Growth by Asset Class
For the purposes of tracking rent growth on a trailing three-month (T-3) and trailing 12-month (T-12) basis, Yardi divides its rental property data into two classes: “lifestyle” and “renter by necessity.” Lifestyle properties are aimed at households who “have wealth sufficient to own but have chosen to rent,” according to Yardi, and are usually in a high- or high- to mid-market position. “Renter by necessity” households either lack sufficient wealth to own or are required to move frequently and usually rent in market-rate or low-income properties.
Apartment rents fell 0.2% across all asset classes nationwide on a T-3 basis in November. This marks a 20 bps decline from October. No rent change was recorded by this metric in the renter-by-necessity category, but lifestyle-property rents fell by 0.4% on a T-3 basis.
Twenty of the top 30 metros recorded a drop in T-3 growth overall. Denver and San Francisco were tied for the steepest T-3 drops, at 0.9% each, followed by Baltimore, at -0.7%, and Boston, Seattle, and Portland, Ore., at -0.6%. Yardi notes that most of these metros led the nation in rent growth at the beginning of 2016 and may now be moderating due to an increase in new supply.
T-3 rent growth was led mostly by warm-weather metros that don't usually see a seasonal drop. Orange County, Calif., recorded 0.7% rent growth, followed by Richmond, Va.; Phoenix; and Las Vegas, at 0.3% each.
On a trailing 12-month basis, rents grew 5.5% in November, down 20 bps from October’s T-12 rent growth. The renter-by-necessity sector grew 5.8% on a T-12 basis; the lifestyle sector, 5.0%.
Regional T-12 growth was led by Sacramento, Calif.; Portland, Ore.; and Seattle, while San Francisco’s growth is dropping to more moderate levels and Washington, D.C., and Richmond, Va., show recent improvement. Twenty-two of the top 30 metros were within 200 bps of the national year-over-year average rent growth, which further reflects the nationwide moderation trend.
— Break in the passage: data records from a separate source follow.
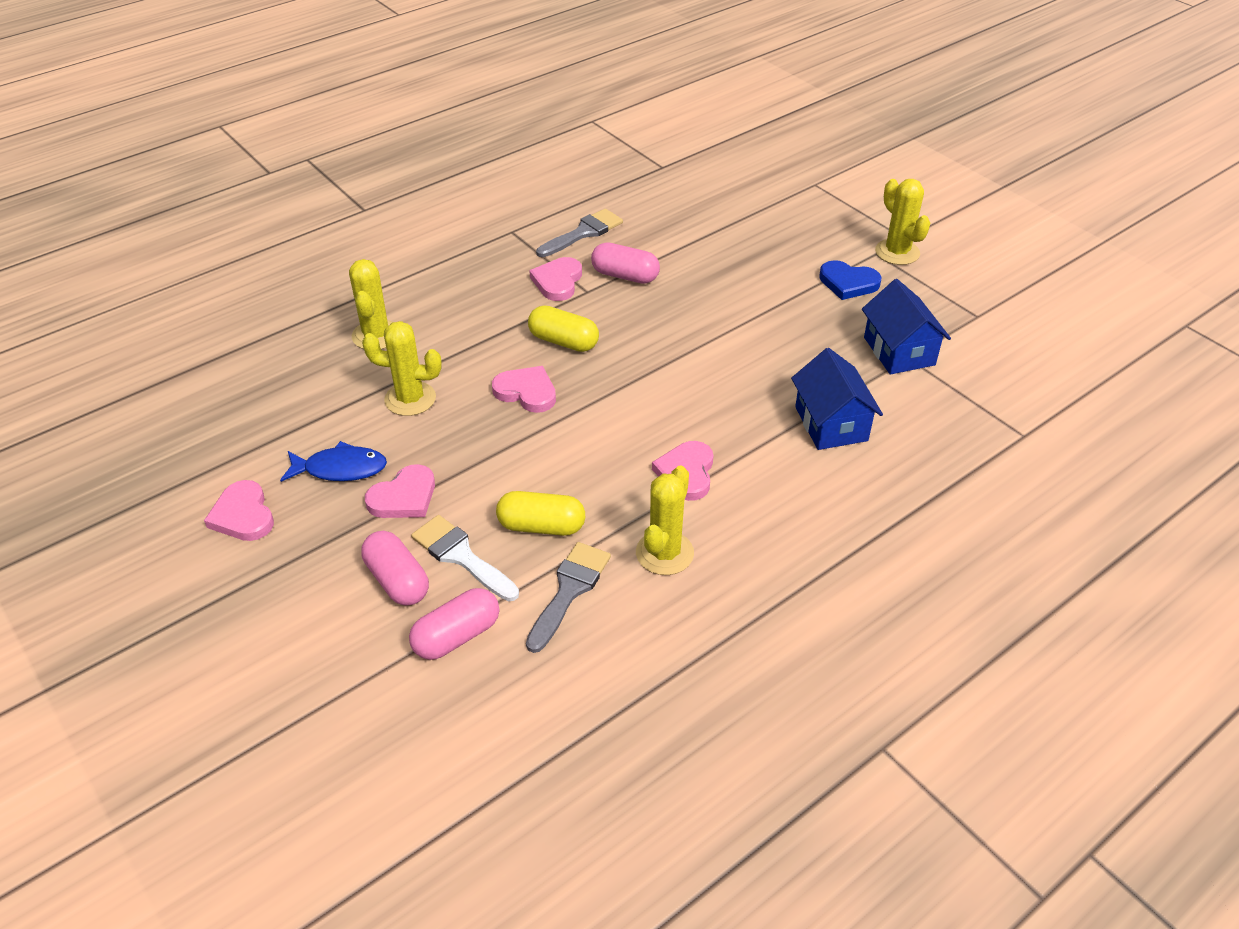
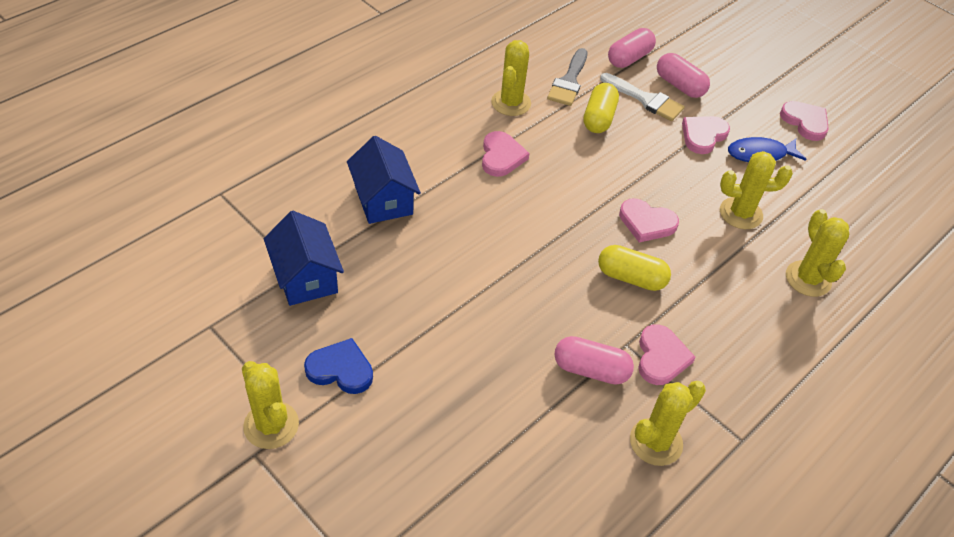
camera: 170 degrees right, 5 degrees up
yellow capsule [496,491,585,536] -> yellow capsule turned 75 degrees counterclockwise [584,83,619,133]
grey brush [536,208,623,257] -> yellow cactus [630,381,706,466]

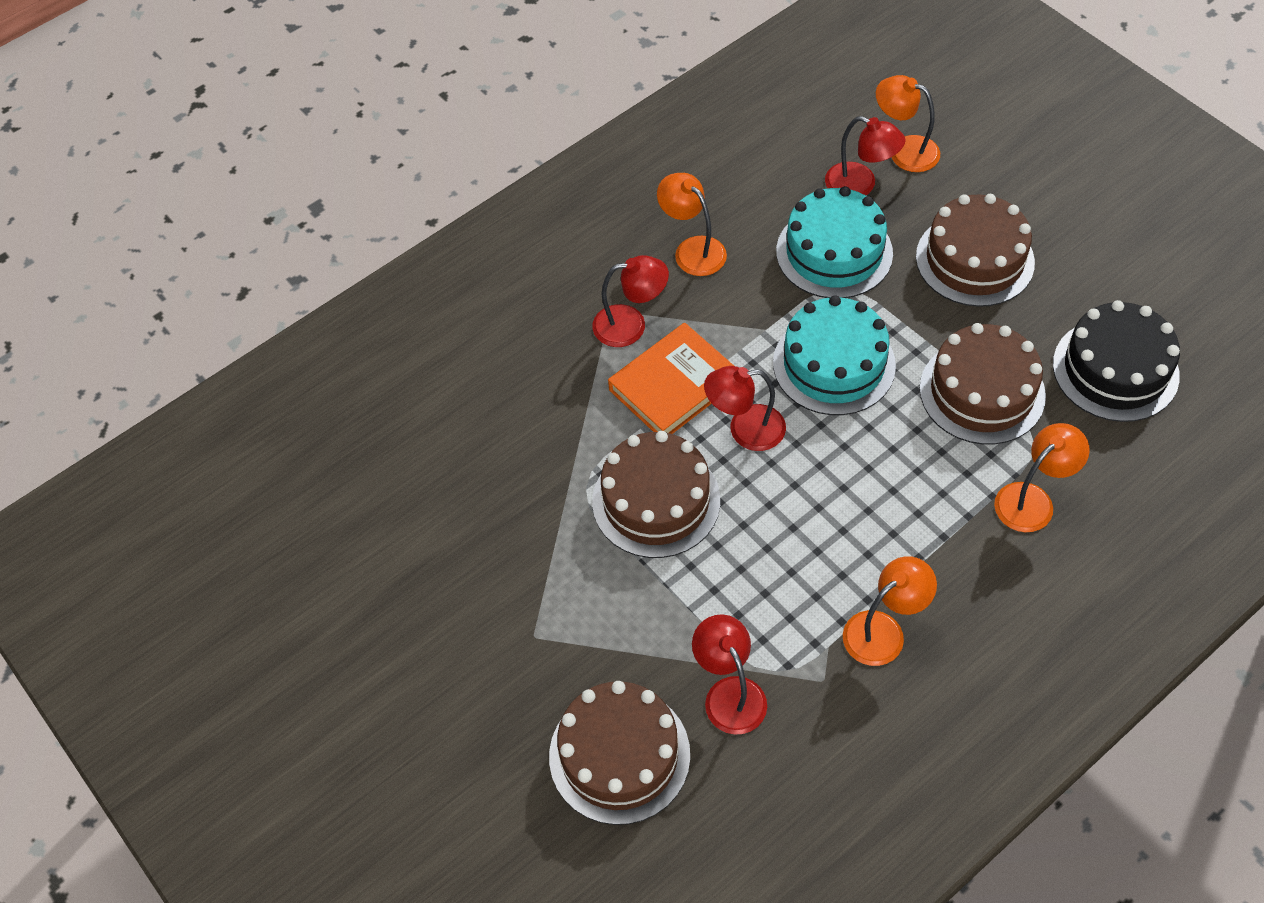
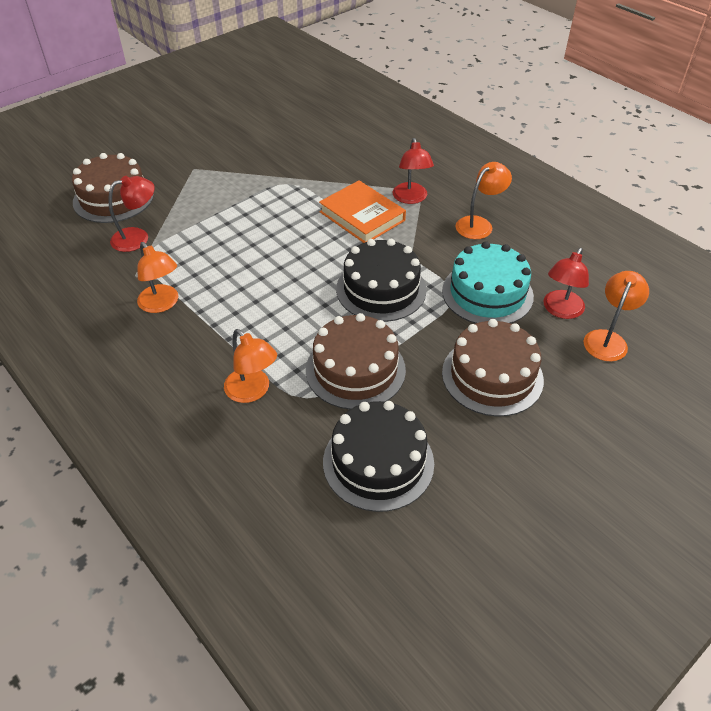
camera: 85 degrees right, 10 degrees down
brown cake [592,431,720,558] -> none
red lamp [704,366,786,451] -> none
turquoise cake [773,295,896,415] -> black cake [336,239,427,322]

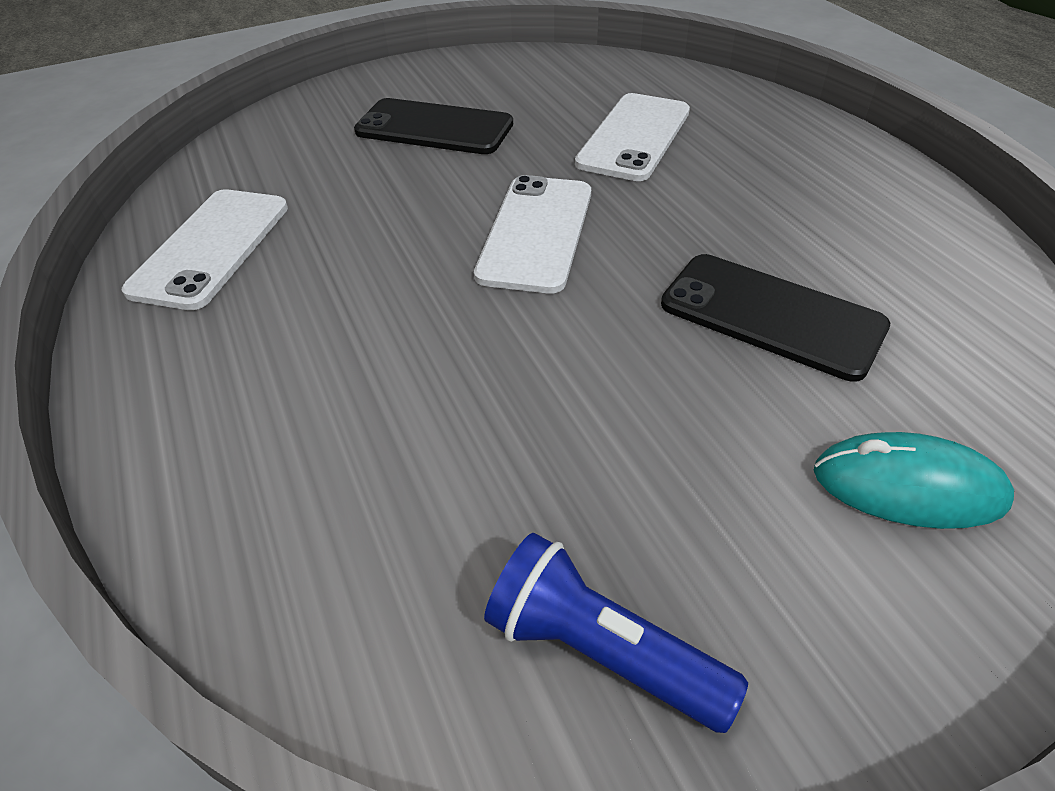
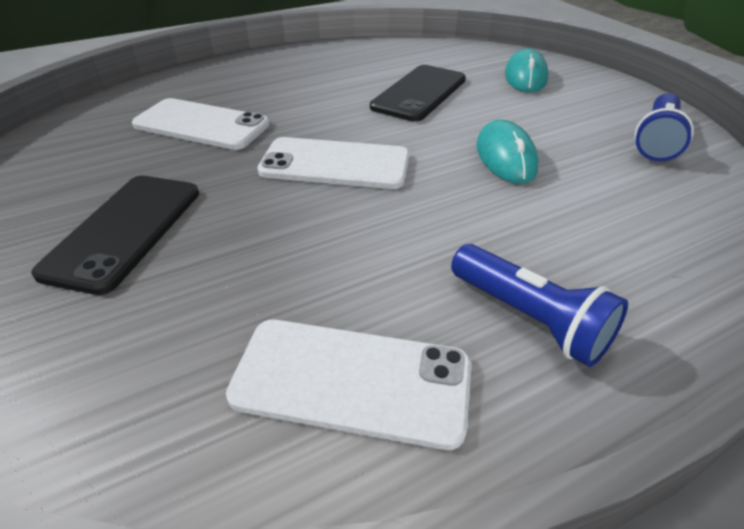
camera: 95 degrees left, 5 degrees down
none -> blue flashlight [451,244,628,367]
none -> turquoise mouse [476,119,539,184]

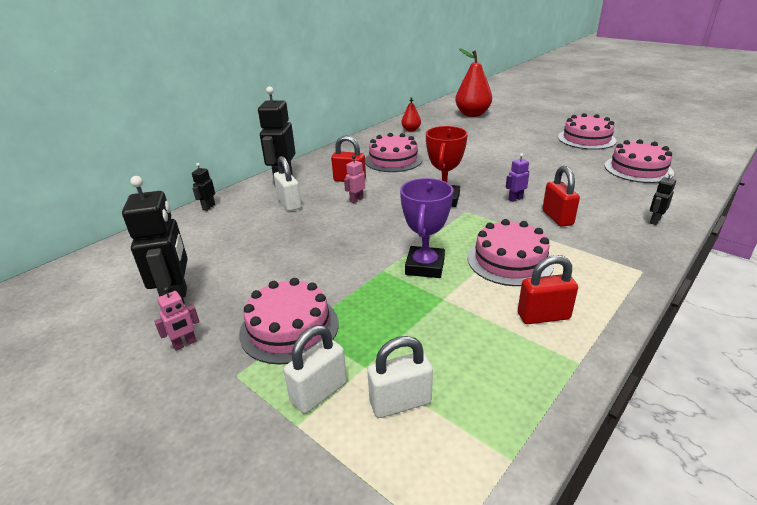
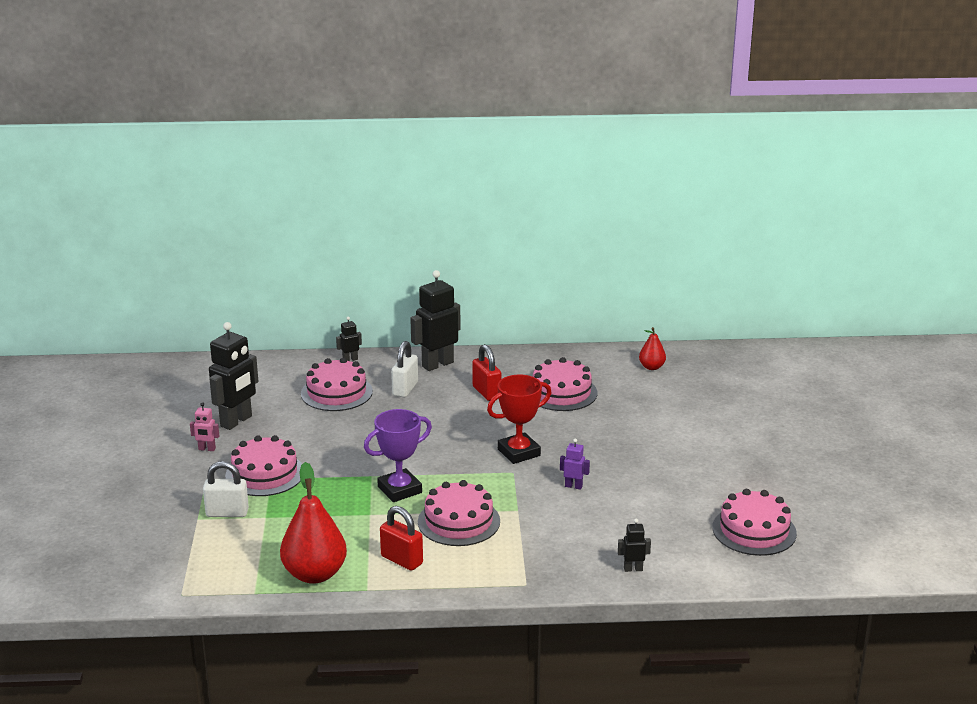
camera: 45 degrees right, 5 degrees down
pink robot [344,155,365,203] -> none
white padlock [367,336,433,418] -> none
red pear [455,48,492,117] -> red pear moved to [280,462,347,584]
red padlock [542,166,580,227] -> none
pink cake [558,113,616,150] -> pink cake moved to [301,358,373,411]

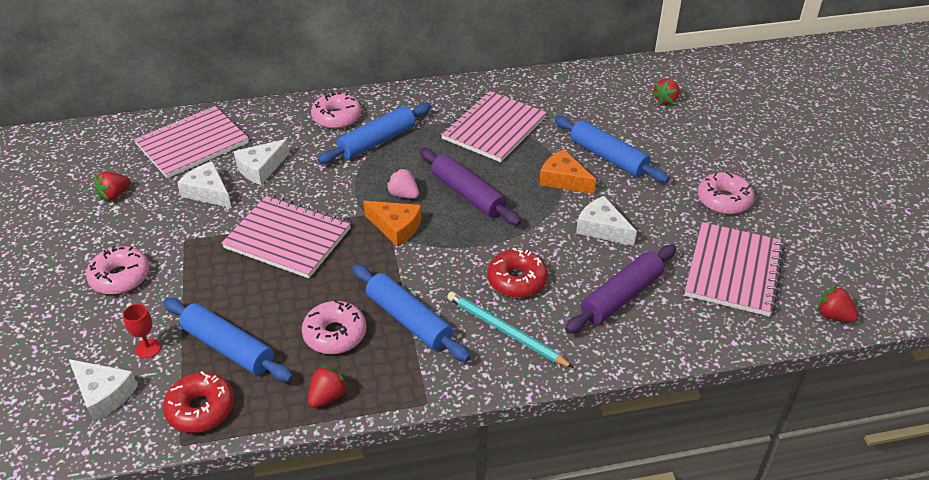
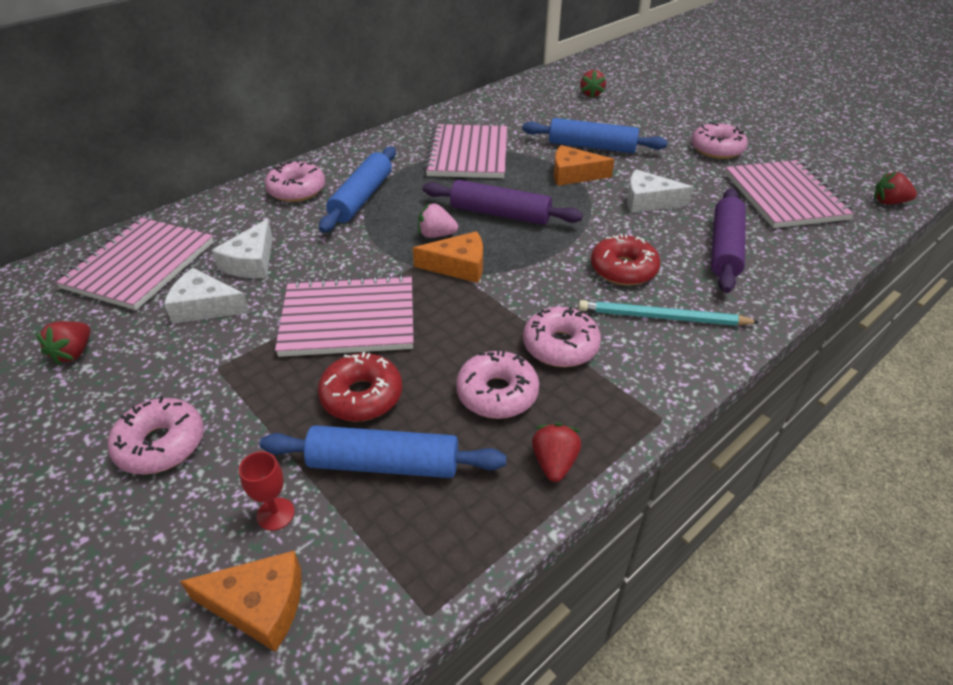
camera: 30 degrees left, 0 degrees up
white cheese [69,359,138,422] -> orange cheese [180,551,302,652]
red donut [163,371,234,433] -> red donut moved to [318,352,402,422]
blue rolling pin [352,264,470,362] -> pink donut [523,307,601,367]

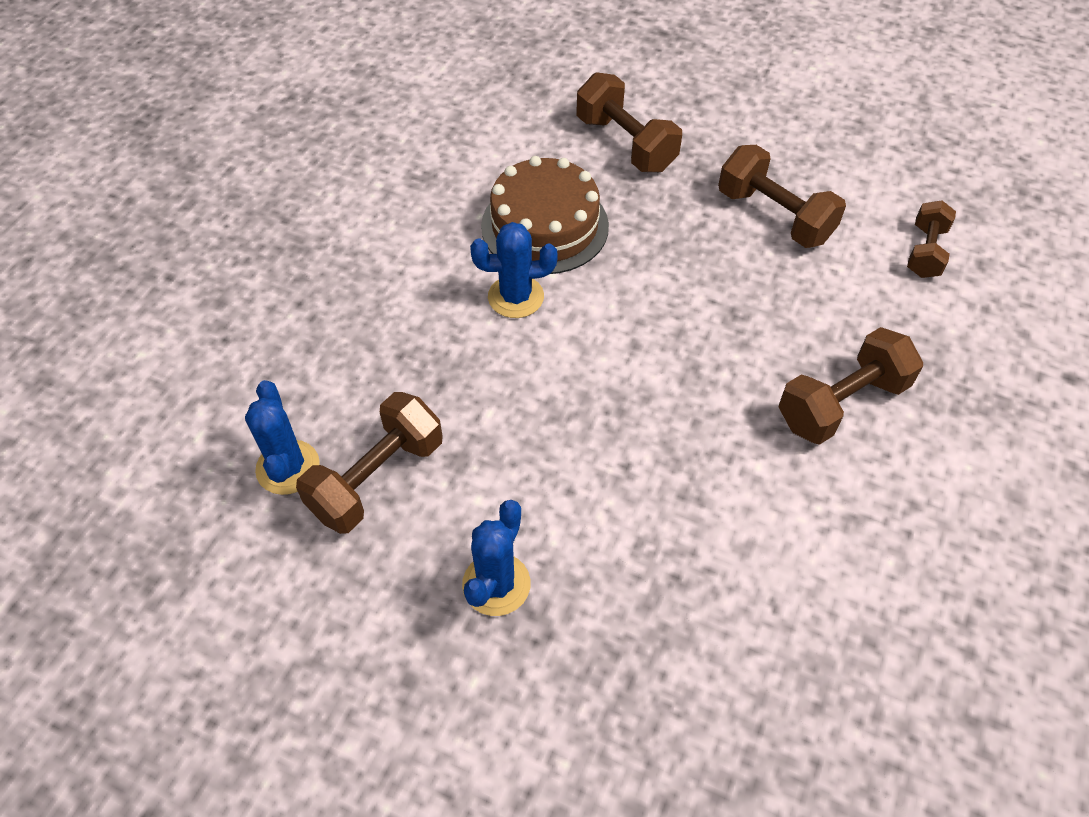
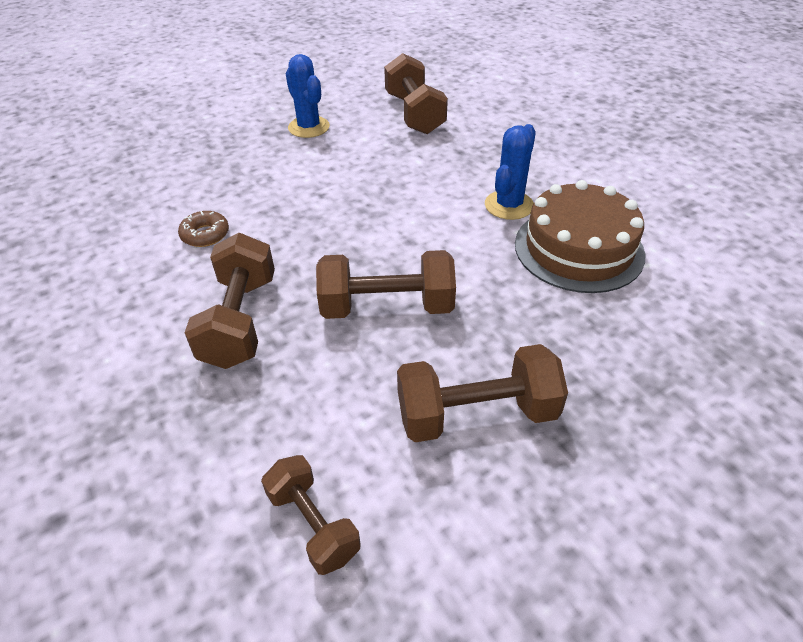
camera: 125 degrees right, 10 degrees down
blue cactus [245,380,320,495] -> none
brown dumbbell [577,72,682,172] -> brown dumbbell moved to [316,250,456,319]
none -> brown donut [178,211,229,247]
The national apartment property occupancy rate remained unchanged in October, at 95.8%. (Yardi's most recent occupancy data covers the previous month.) Lifestyle and renter-by-necessity occupancies were both unchanged, at 95.6% and 95.9%, respectively. On a regional basis, only a few metros saw more than a 10 bps change in their occupancy rates: Phoenix’s occupancy rate fell 0.3%, and Denver; San Diego; Orange County, Calif.; Jacksonville, Fla.; and Kansas City, Mo., all fell 0.2%.
Trends and Expectations
The incoming Trump administration will likely bring about a number of real estate policy changes, but in the short-term, market trends will likely be unaffected, the report notes. Apartment demand is based on long-term demographic formation, including the growth of the millennial generation and the increasing number of retiree baby boom renters. The social trends that govern the decision to rent will likely continue, Yardi adds, including later marriages, fewer children per household, lack of household wealth, and a preference for urban environments.
Ten-year U.S. Treasury rates have risen 50 bps in the weeks since the election, which will increase debt financing and may raise acquisition yields if interest rates continue to climb, Yardi points out. Current restrictions on banks and businesses may be lifted by the incoming Republican majority, which Yardi predicts will increase economic growth.
“There remains a lot unknown about potential changes to policies of direct impact, such as reform of the government-sponsored enterprises, which are the main lenders on multifamily properties,” Yardi says. “The bottom line is that any major policy changes, if there are any, will take time to implement and go into effect.”